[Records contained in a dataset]
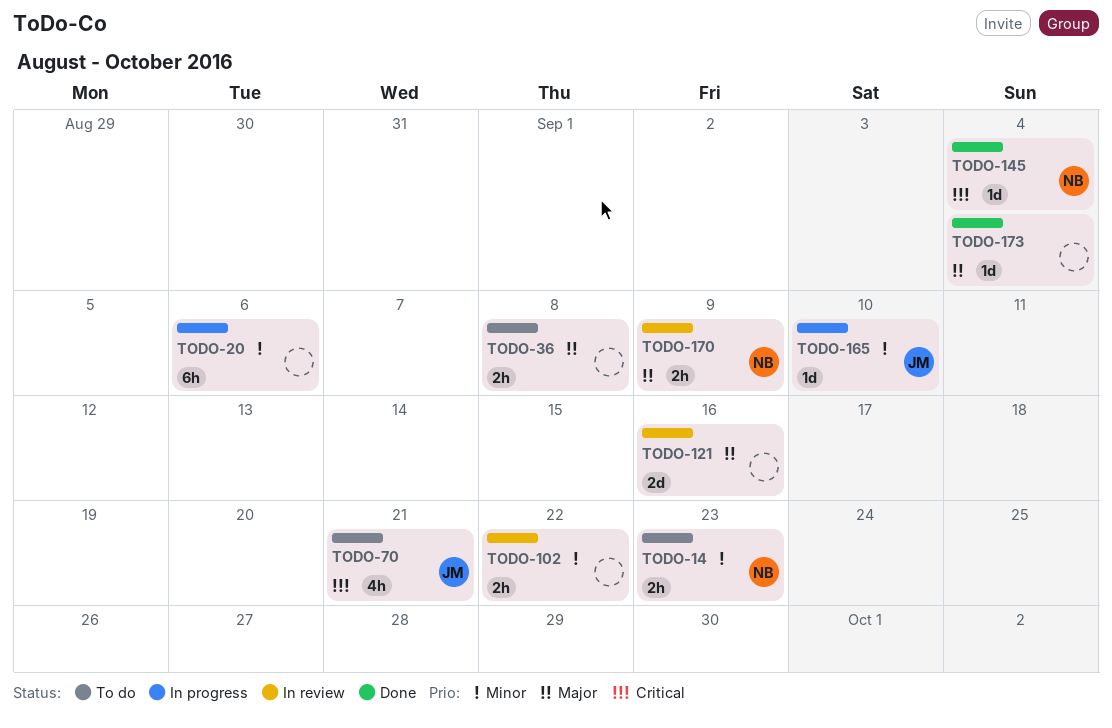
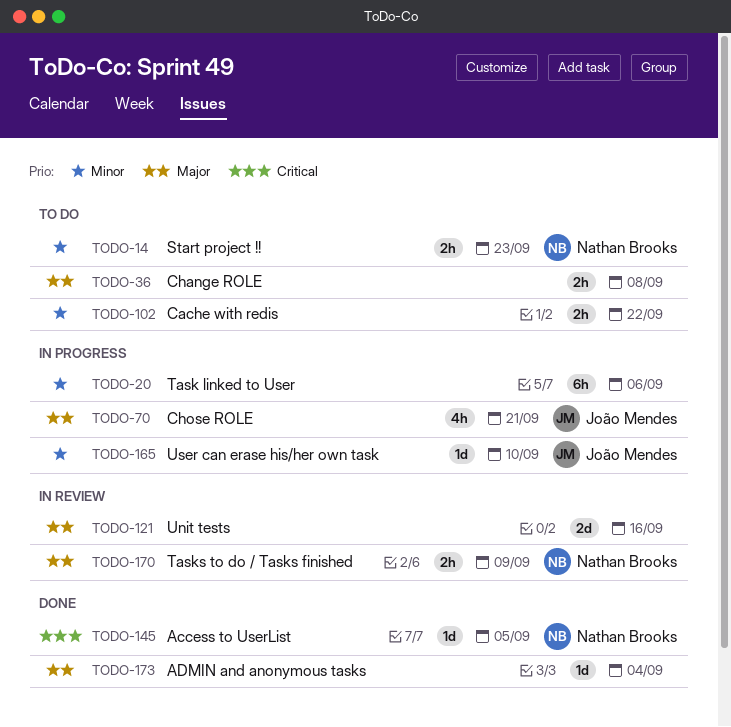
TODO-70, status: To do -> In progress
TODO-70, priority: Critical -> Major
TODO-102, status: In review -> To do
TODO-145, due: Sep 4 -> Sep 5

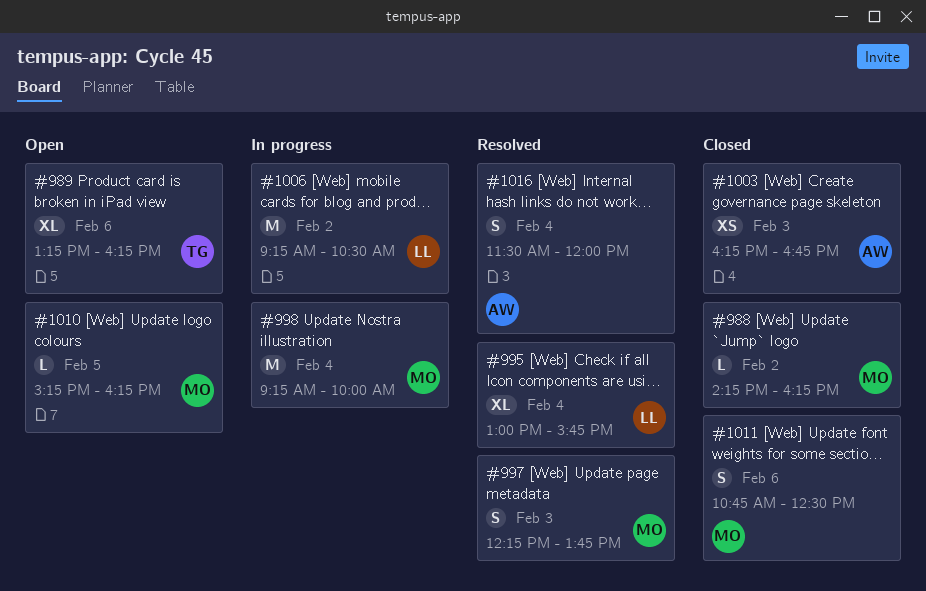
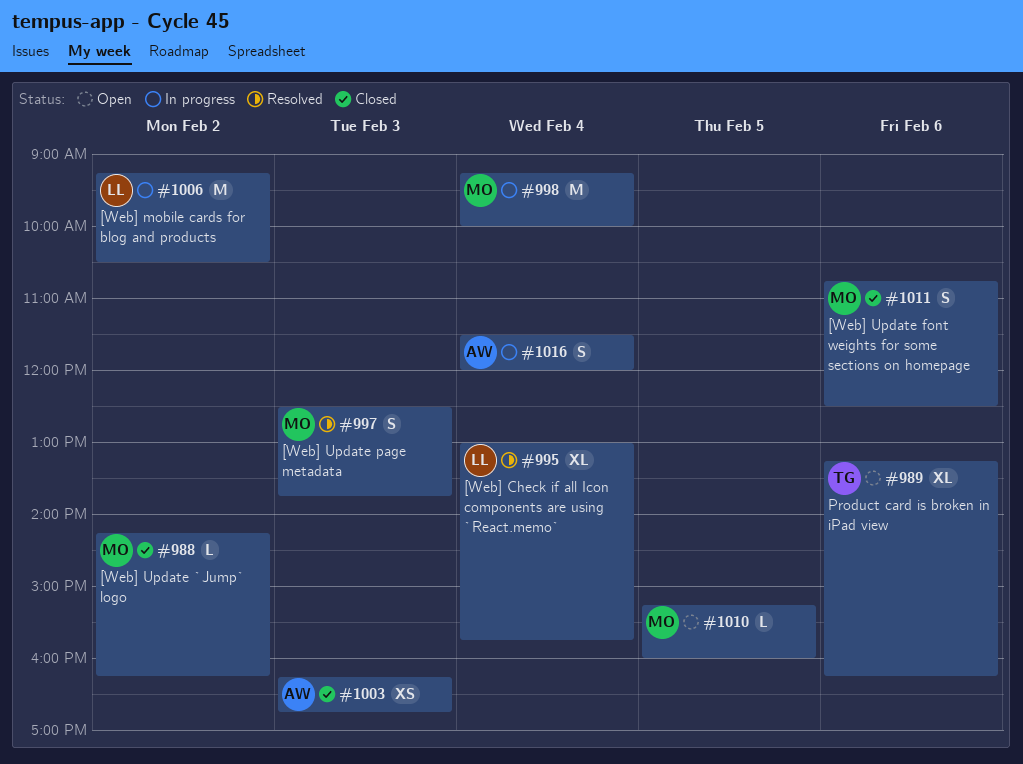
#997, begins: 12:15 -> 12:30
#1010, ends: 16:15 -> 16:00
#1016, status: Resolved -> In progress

DIRECTIVE ▸
Write out the data word for word. Any picture is to be skipped.

RESULT ▸
TODO-70, status: To do -> In progress
TODO-70, priority: Critical -> Major
TODO-102, status: In review -> To do
TODO-145, due: Sep 4 -> Sep 5

#997, begins: 12:15 -> 12:30
#1010, ends: 16:15 -> 16:00
#1016, status: Resolved -> In progress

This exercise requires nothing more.